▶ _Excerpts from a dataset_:
-- Opening Marker --

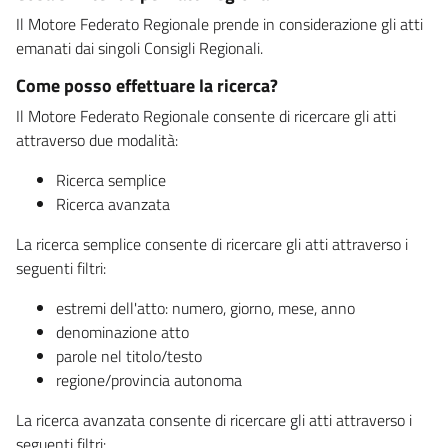
Il Motore Federato Regionale prende in considerazione gli atti
emanati dai singoli Consigli Regionali.
Come posso effettuare la ricerca?
Il Motore Federato Regionale consente di ricercare gli atti
attraverso due modalità:
Ricerca semplice
Ricerca avanzata
La ricerca semplice consente di ricercare gli atti attraverso i
seguenti filtri:
estremi dell'atto: numero, giorno, mese, anno
denominazione atto
parole nel titolo/testo
regione/provincia autonoma
La ricerca avanzata consente di ricercare gli atti attraverso i
seguenti filtri:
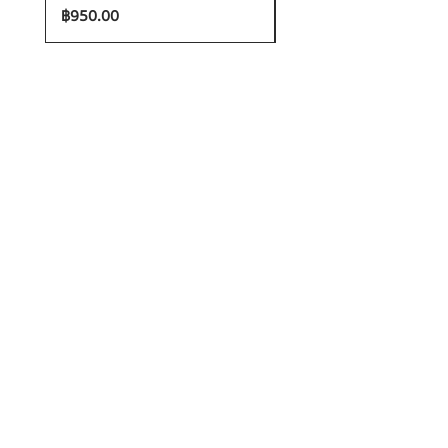
ราคา
ราคา
฿950.00
฿1,200.00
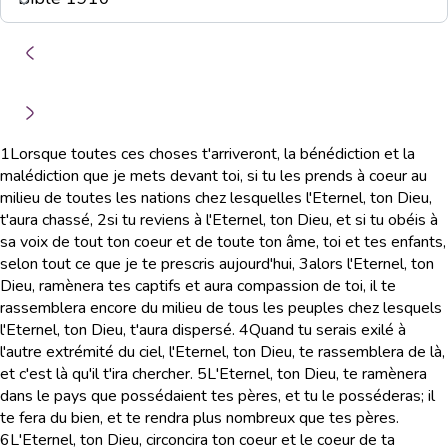
1
Lorsque toutes ces choses t'arriveront, la bénédiction et la
malédiction que je mets devant toi, si tu les prends à coeur au
milieu de toutes les nations chez lesquelles l'Eternel, ton Dieu,
t'aura chassé,
2
si tu reviens à l'Eternel, ton Dieu, et si tu obéis à
sa voix de tout ton coeur et de toute ton âme, toi et tes enfants,
selon tout ce que je te prescris aujourd'hui,
3
alors l'Eternel, ton
Dieu, ramènera tes captifs et aura compassion de toi, il te
rassemblera encore du milieu de tous les peuples chez lesquels
l'Eternel, ton Dieu, t'aura dispersé.
4
Quand tu serais exilé à
l'autre extrémité du ciel, l'Eternel, ton Dieu, te rassemblera de là,
et c'est là qu'il t'ira chercher.
5
L'Eternel, ton Dieu, te ramènera
dans le pays que possédaient tes pères, et tu le posséderas; il
te fera du bien, et te rendra plus nombreux que tes pères.
6
L'Eternel, ton Dieu, circoncira ton coeur et le coeur de ta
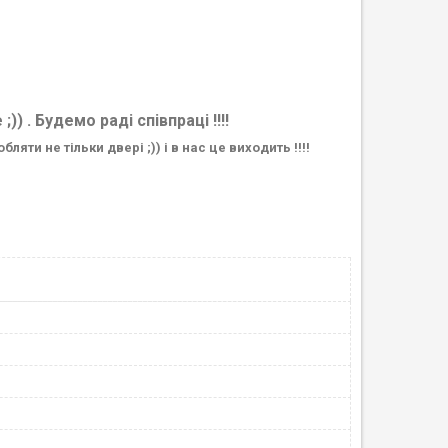
) . Будемо раді співпраці !!!!
ти не тільки двері ;)) і в нас це виходить !!!!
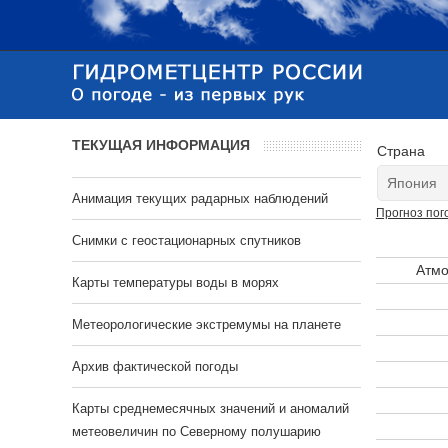
ТЕКУЩАЯ ИНФОРМАЦИЯ
Страна
Анимация текущих радарных наблюдений
Прогноз пог
Cнимки с геостационарных спутников
Атмо
Карты температуры воды в морях
Метеорологические экстремумы на планете
Архив фактической погоды
Карты среднемесячных значений и аномалий
метеовеличин по Северному полушарию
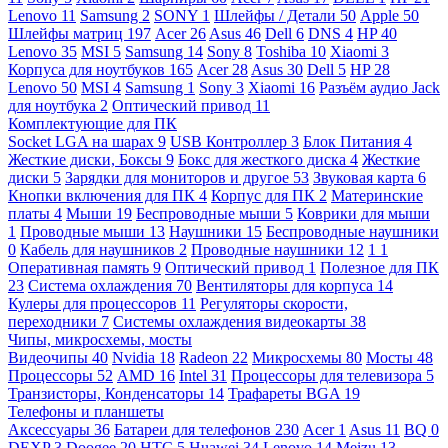
Lenovo
11
Samsung
2
SONY
1
Шлейфы / Детали
50
Apple
50
Шлейфы матриц
197
Acer
26
Asus
46
Dell
6
DNS
4
HP
40
Lenovo
35
MSI
5
Samsung
14
Sony
8
Toshiba
10
Xiaomi
3
Корпуса для ноутбуков
165
Acer
28
Asus
30
Dell
5
HP
28
Lenovo
50
MSI
4
Samsung
1
Sony
3
Xiaomi
16
Разъём аудио Jack
для ноутбука
2
Оптический привод
11
Комплектующие для ПК
Socket LGA на шарах
9
USB Контроллер
3
Блок Питания
4
Жесткие диски, Боксы
9
Бокс для жесткого диска
4
Жесткие
диски
5
Зарядки для мониторов и другое
53
Звуковая карта
6
Кнопки включения для ПК
4
Корпус для ПК
2
Материнские
платы
4
Мыши
19
Беспроводные мыши
5
Коврики для мыши
1
Проводные мыши
13
Наушники
15
Беспроводные наушники
0
Кабель для наушников
2
Проводные наушники
12
1
1
Оперативная память
9
Оптический привод
1
Полезное для ПК
23
Система охлаждения
70
Вентиляторы для корпуса
14
Кулеры для процессоров
11
Регуляторы скорости,
переходники
7
Системы охлаждения видеокарты
38
Чипы, микросхемы, мосты
Видеочипы
40
Nvidia
18
Radeon
22
Микросхемы
80
Мосты
48
Процессоры
52
AMD
16
Intel
31
Процессоры для телевизора
5
Транзисторы, Конденсаторы
14
Трафареты BGA
19
Телефоны и планшеты
Аксессуары
36
Батареи для телефонов
230
Acer
1
Asus
11
BQ
0
DEXP
3
Doogee
20
HTC
5
Huawei
34
Lenovo
14
Meizu
13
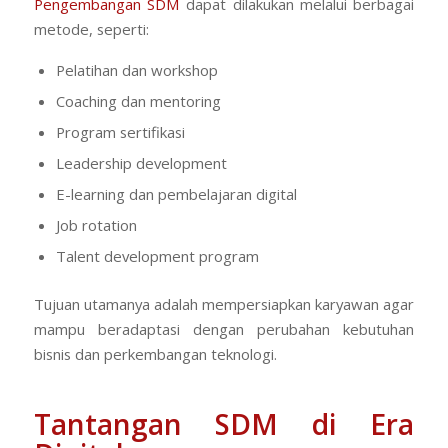
Pengembangan SDM
dapat dilakukan melalui berbagai
metode, seperti:
Pelatihan dan workshop
Coaching dan mentoring
Program sertifikasi
Leadership development
E-learning dan pembelajaran digital
Job rotation
Talent development program
Tujuan utamanya adalah mempersiapkan karyawan agar
mampu beradaptasi dengan perubahan kebutuhan
bisnis dan perkembangan teknologi.
Tantangan SDM di Era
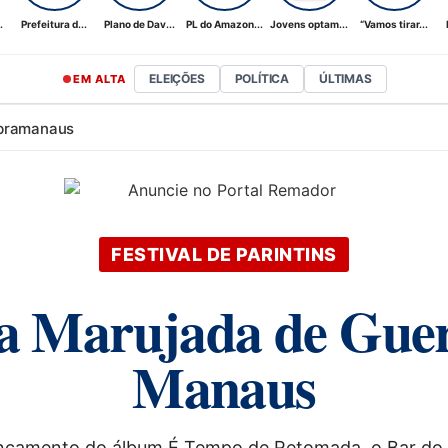
.
Prefeitura d...
Plano de Dav...
PL do Amazon...
Jovens optam...
“Vamos tirar...
ELEIÇÕES
POLÍTICA
ÚLTIMAS
EM ALTA
bra
manaus
FESTIVAL DE PARINTINS
 a Marujada de Gue
Manaus
lançamento do álbum É Tempo de Retomada, o Bar do 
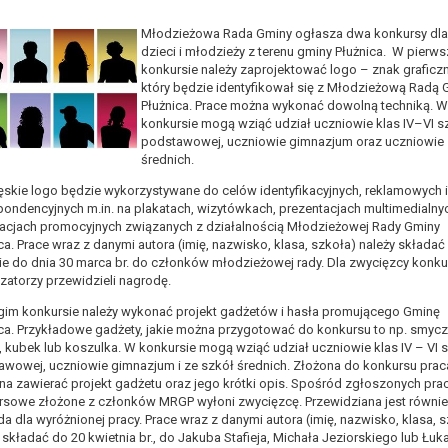
Młodzieżowa Rada Gminy ogłasza dwa konkursy dla
dzieci i młodzieży z terenu gminy Płużnica. W pierw
konkursie należy zaprojektować logo – znak graficzn
który będzie identyfikował się z Młodzieżową Radą 
Płużnica. Prace można wykonać dowolną techniką. W
konkursie mogą wziąć udział uczniowie klas IV–VI s
podstawowej, uczniowie gimnazjum oraz uczniowie
średnich.
skie logo będzie wykorzystywane do celów identyfikacyjnych, reklamowych i
ondencyjnych m.in. na plakatach, wizytówkach, prezentacjach multimedialnyc
kacjach promocyjnych związanych z działalnością Młodzieżowej Rady Gminy
ca. Prace wraz z danymi autora (imię, nazwisko, klasa, szkoła) należy składać
ie do dnia 30 marca br. do członków młodzieżowej rady. Dla zwycięzcy konku
zatorzy przewidzieli nagrodę.
gim konkursie należy wykonać projekt gadżetów i hasła promującego Gminę
ca. Przykładowe gadżety, jakie można przygotować do konkursu to np. smyc
, kubek lub koszulka. W konkursie mogą wziąć udział uczniowie klas IV – VI 
awowej, uczniowie gimnazjum i ze szkół średnich. Złożona do konkursu prac
a zawierać projekt gadżetu oraz jego krótki opis. Spośród zgłoszonych prac,
rsowe złożone z członków MRGP wyłoni zwycięzcę. Przewidziana jest równie
a dla wyróżnionej pracy. Prace wraz z danymi autora (imię, nazwisko, klasa, 
 składać do 20 kwietnia br., do Jakuba Stafieja, Michała Jeziorskiego lub Łuk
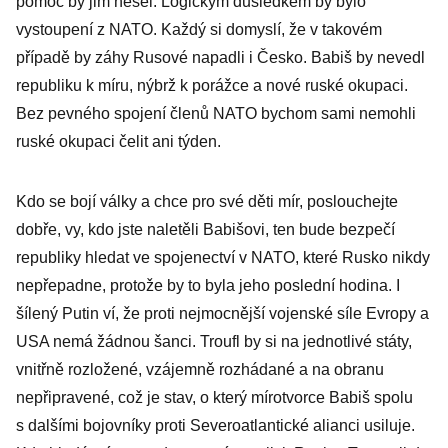
pomoc by jim nešel. Logickým důsledkem by bylo
vystoupení z NATO. Každý si domyslí, že v takovém
případě by záhy Rusové napadli i Česko. Babiš by nevedl
republiku k míru, nýbrž k porážce a nové ruské okupaci.
Bez pevného spojení členů NATO bychom sami nemohli
ruské okupaci čelit ani týden.
Kdo se bojí války a chce pro své děti mír, poslouchejte
dobře, vy, kdo jste naletěli Babišovi, ten bude bezpečí
republiky hledat ve spojenectví v NATO, které Rusko nikdy
nepřepadne, protože by to byla jeho poslední hodina. I
šílený Putin ví, že proti nejmocnější vojenské síle Evropy a
USA nemá žádnou šanci. Troufl by si na jednotlivé státy,
vnitřně rozložené, vzájemně rozhádané a na obranu
nepřipravené, což je stav, o který mírotvorce Babiš spolu
s dalšími bojovníky proti Severoatlantické alianci usiluje.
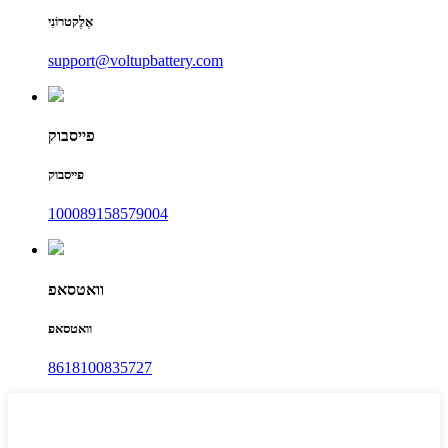
אֶלֶקטרוֹנִי
support@voltupbattery.com
פייסבוק
פייסבוק
100089158579004
וואטסאפ
וואטסאפ
8618100835727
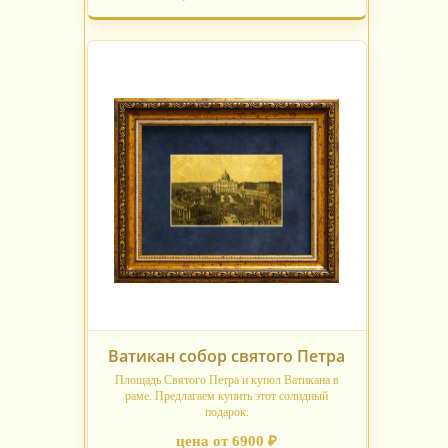
Ватикан собор святого Петра
Площадь Святого Петра и купол Ватикана в
раме. Предлагаем купить этот солидный
подарок.
цена от 6900 ₽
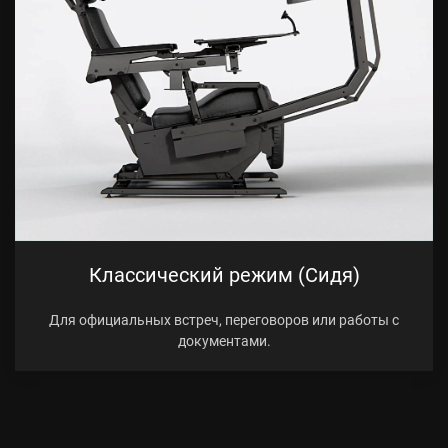
Классический режим (Сидя)
Для официальных встреч, переговоров или работы с
документами.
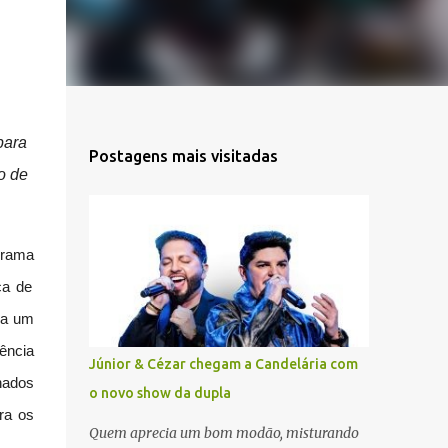
para
Postagens mais visitadas
o de
grama
ca de
a um
ência
Júnior & Cézar chegam a Candelária com
nados
o novo show da dupla
ra os
Quem aprecia um bom modão, misturando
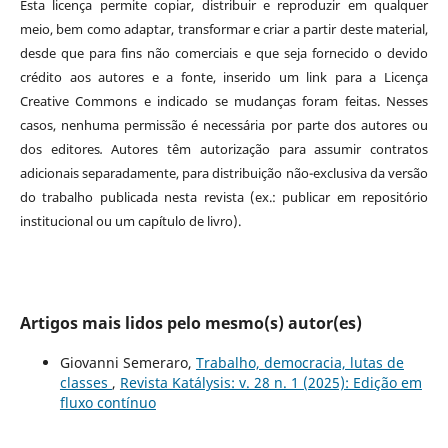
Esta licença permite copiar, distribuir e reproduzir em qualquer
meio, bem como adaptar, transformar e criar a partir deste material,
desde que para fins não comerciais e que seja fornecido o devido
crédito aos autores e a fonte, inserido um link para a Licença
Creative Commons e indicado se mudanças foram feitas. Nesses
casos, nenhuma permissão é necessária por parte dos autores ou
dos editores
.
Autores têm autorização para assumir contratos
adicionais separadamente, para distribuição não-exclusiva da versão
do trabalho publicada nesta revista (ex.: publicar em repositório
institucional ou um capítulo de livro).
Artigos mais lidos pelo mesmo(s) autor(es)
Giovanni Semeraro,
Trabalho, democracia, lutas de
classes
,
Revista Katálysis: v. 28 n. 1 (2025): Edição em
fluxo contínuo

-- Closing Marker --

▶ _What is required_:
Copy the lines from the records exactly, starting with the line containing "ТЕКУЩАЯ ИНФОРМАЦИЯ" and going on through the line containing "метеовеличин по Северному полушарию".

▶ _Solved exercise_:
ТЕКУЩАЯ ИНФОРМАЦИЯ
Страна
Анимация текущих радарных наблюдений
Прогноз пог
Cнимки с геостационарных спутников
Атмо
Карты температуры воды в морях
Метеорологические экстремумы на планете
Архив фактической погоды
Карты среднемесячных значений и аномалий
метеовеличин по Северному полушарию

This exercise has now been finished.